FrightFest Glasgow review – The Well

There’s a nostalgic feel to Federico Zampaglione’s latest Italian horror – which looks back to the gothic/romantic family curse in a castle pictures of the 1960s and the grimy torture porn knock-offs of about fifteen years ago with an equal measure of fondness and cruelty.  If there’s a moral vacuum at the centre of its story – which the director co-concocted with Stefano Masi and Julian Richards credited as ‘script consultant’ – then that at least turns out to be the whole point of it, even if you’re not guaranteed to leave the cinema with a smile.

Lisa (Lauren LaVera), daughter of a legendary art restorer (Giovanni Lombardo Radice in a bad dream cameo), travels to a castle in Lazio to wipe the soot off a 15th century painting owned by aristocrat Emma (Claudia Gerini) – work which has to be done within the next two weeks or there’s an enormous forfeit to be paid.  Meanwhile, a trio of scientists here to observe the local fauna are bashed over the heads with branches and wake up in a literally rat-infested dungeon which also contains a) a hulking mute thug gaoler (Lorenzo Renzi) and a well which turns out to be home to something worse.  The cutaways to suffering, pleading and video nasties style gore in the basement slow things down but are a needed counterpoint to the elegant, sinister business with the ageless aristo and hangers-on, notably including her resentful tween daughter (Linda Zampaglione, who shouldn’t be written off as a nepo kid since she’s close to being the best thing in the film) and a Nosferatu-look witch (Melanie Gaydos) who creeps long-taloned into dreams.

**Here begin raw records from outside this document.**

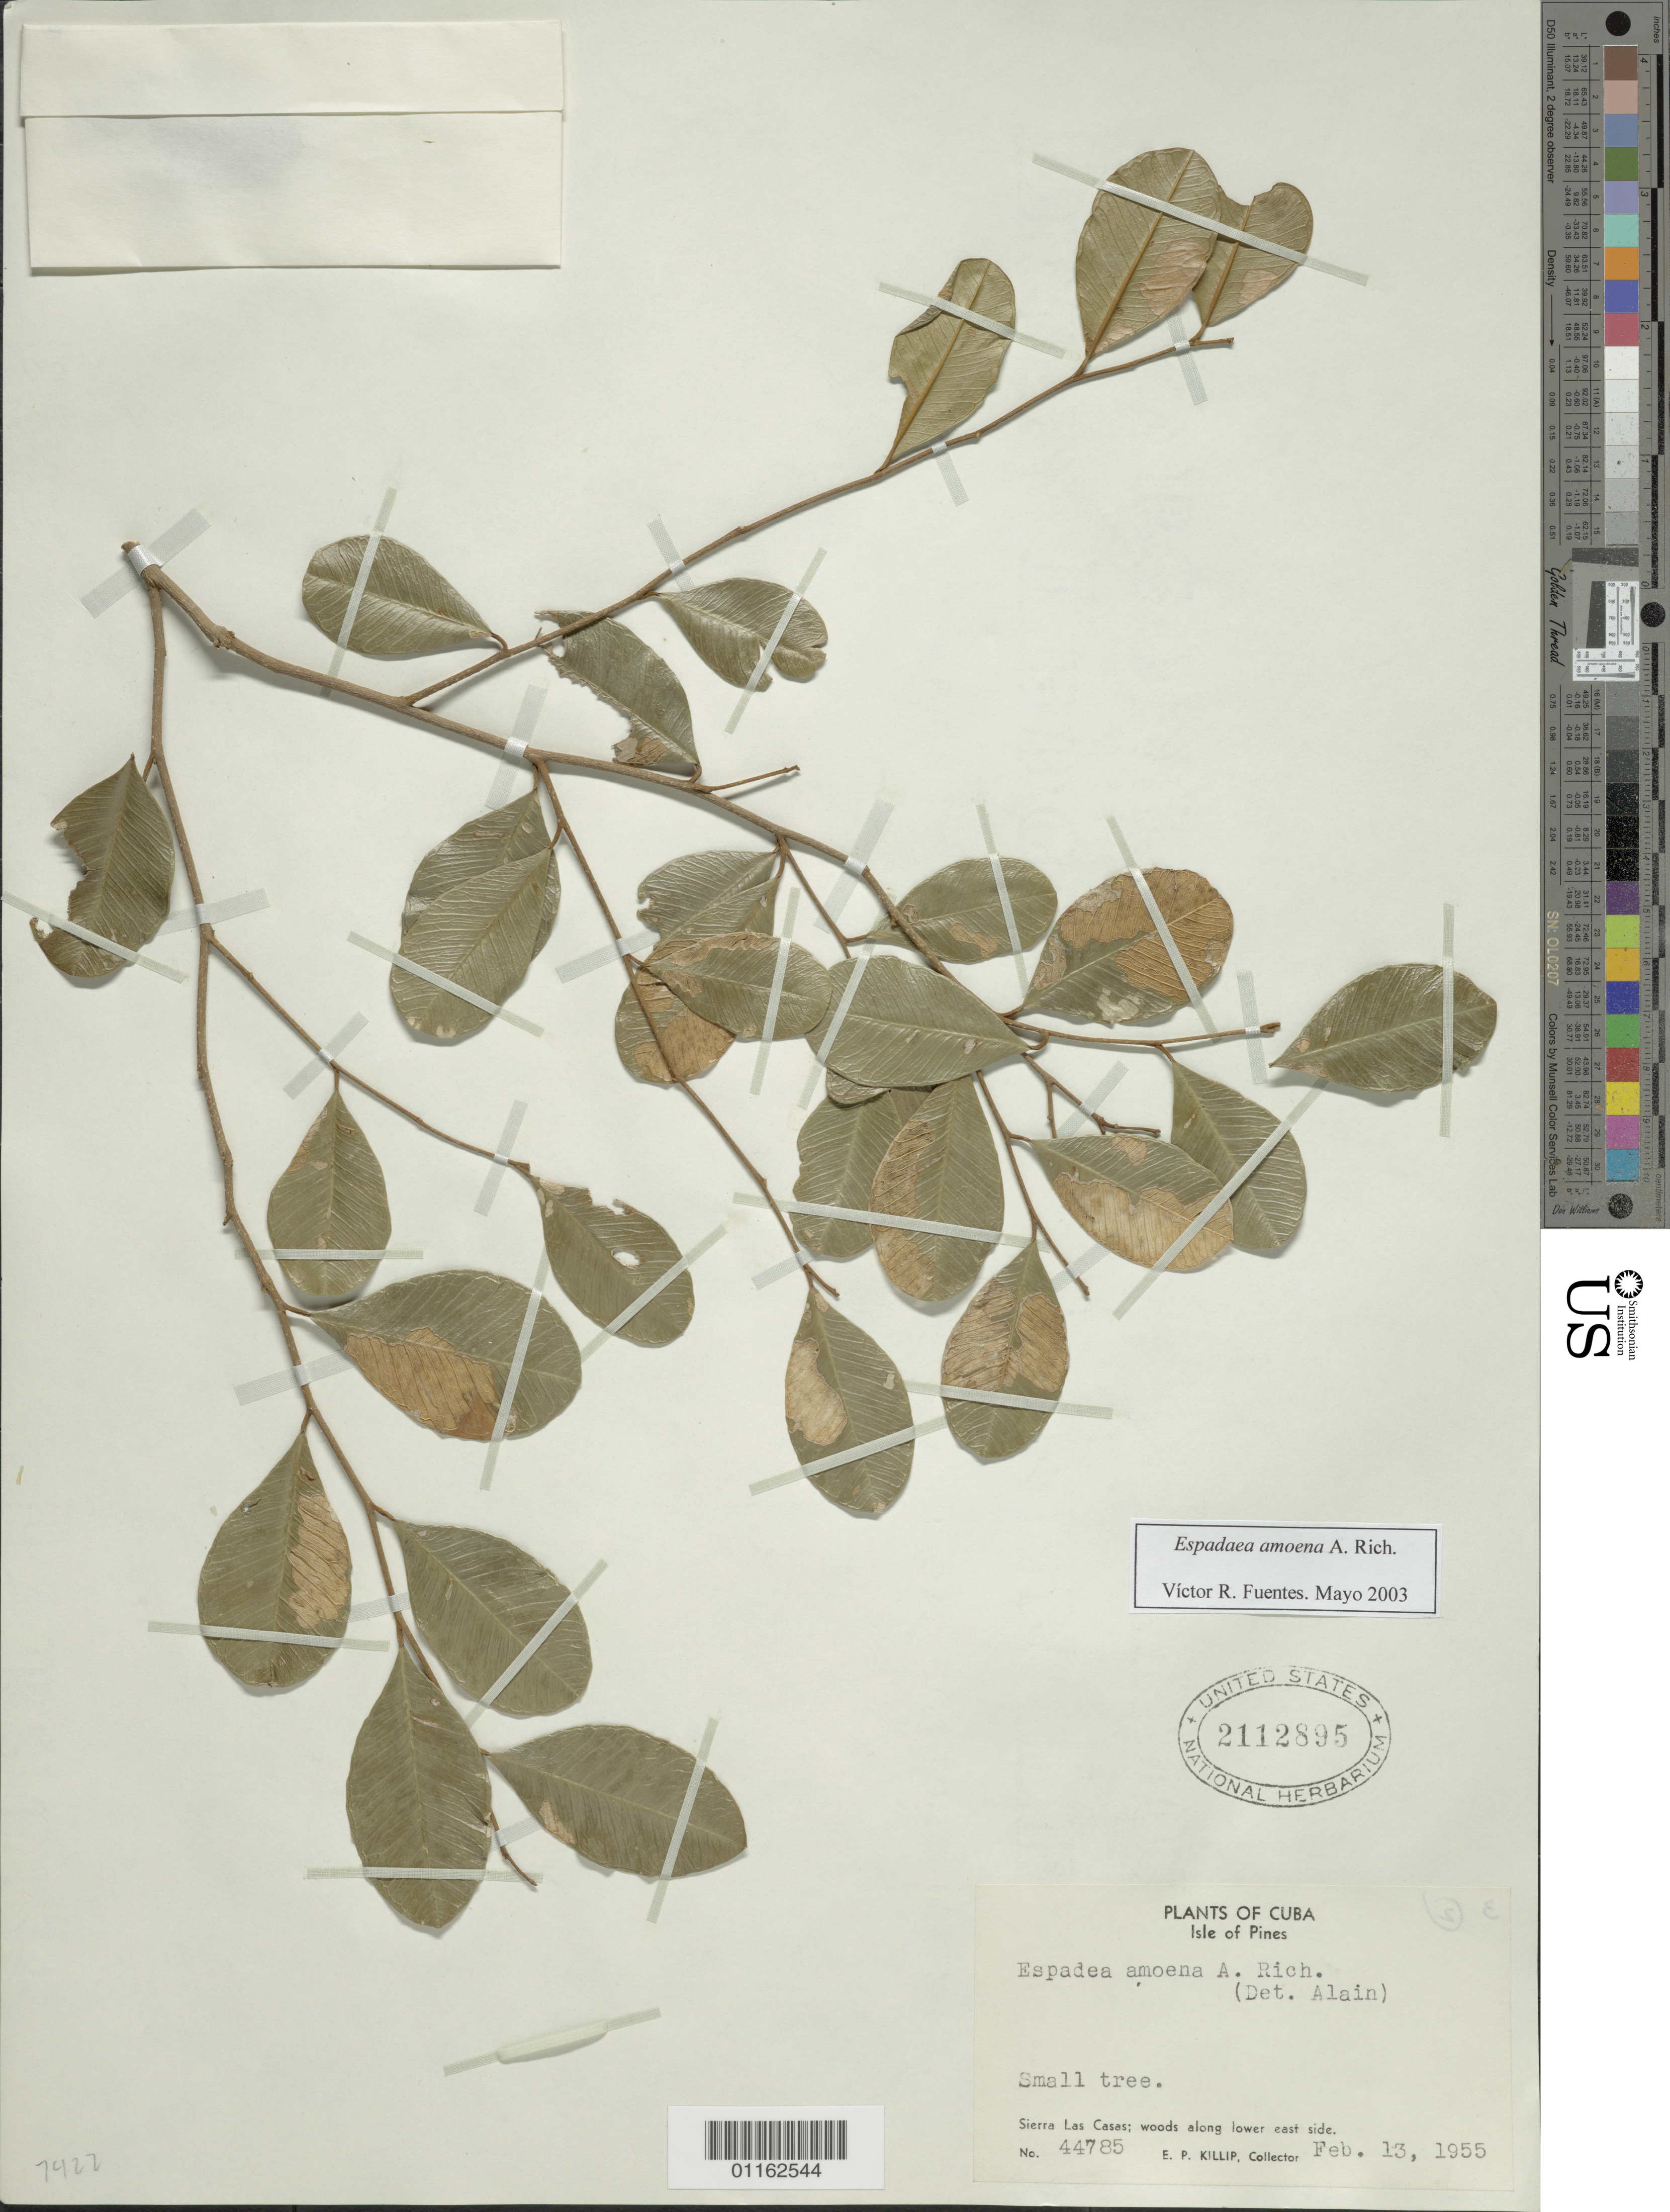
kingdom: Plantae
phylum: Tracheophyta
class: Magnoliopsida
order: Solanales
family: Solanaceae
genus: Espadaea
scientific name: Espadaea amoena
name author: A. Rich.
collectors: E. P. Killip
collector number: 44785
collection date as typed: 13 Feb 1955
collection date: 1955-02-13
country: Cuba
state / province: Isla de la Juventud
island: Isla de la Juventud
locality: Sierra Las Casas; woods along lower east side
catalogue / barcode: US 2112895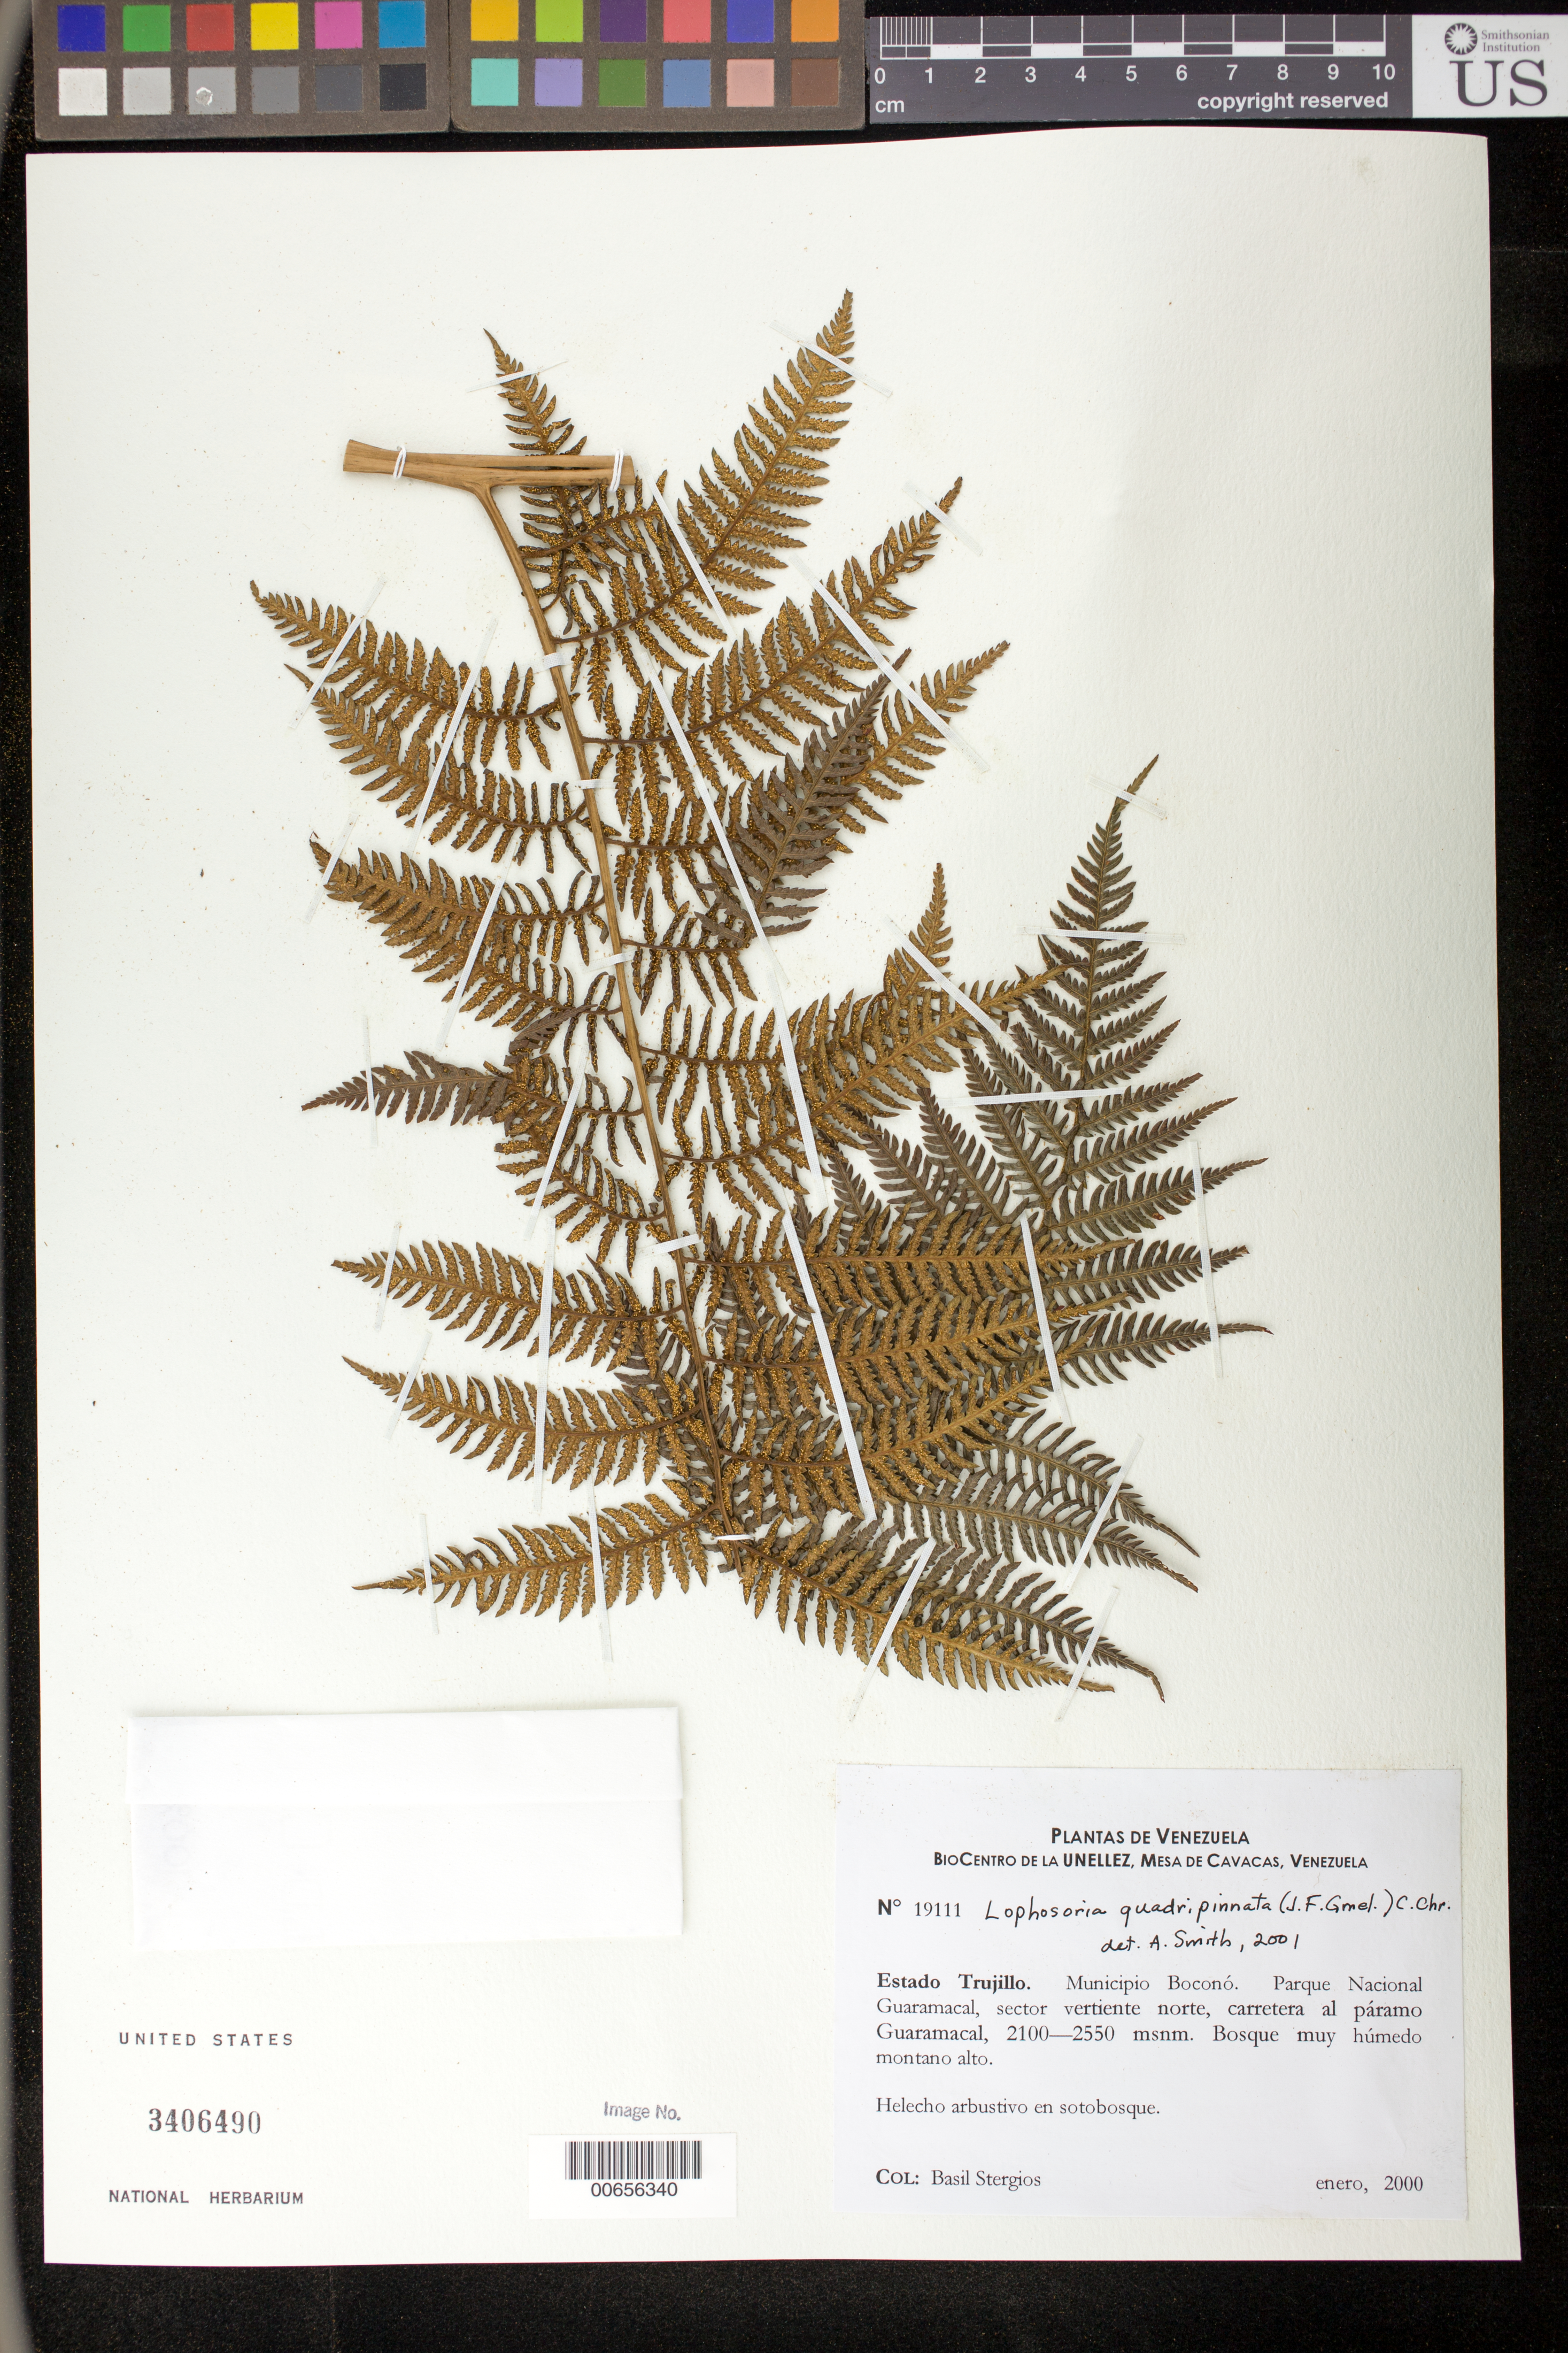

A couple of surprises won’t shock anyone who’s seen many horror films – but the penny-drop point is strung out reasonably – and the cadaverous demon-vampire-ghoul big bad Guron (Stefano Martinelli) has an unusual plot development near the end.  I found I was ahead of the game for about an hour, and got fed up with some of the dungeon shenanigans, but the last reel gets into more interesting material, including an affecting bitteersweet moment when someone briefly gets what they’ve wanted for a long time followed by a coda which deliberately sweeps away the gothic and the sadistic in favour of the more horribly practical.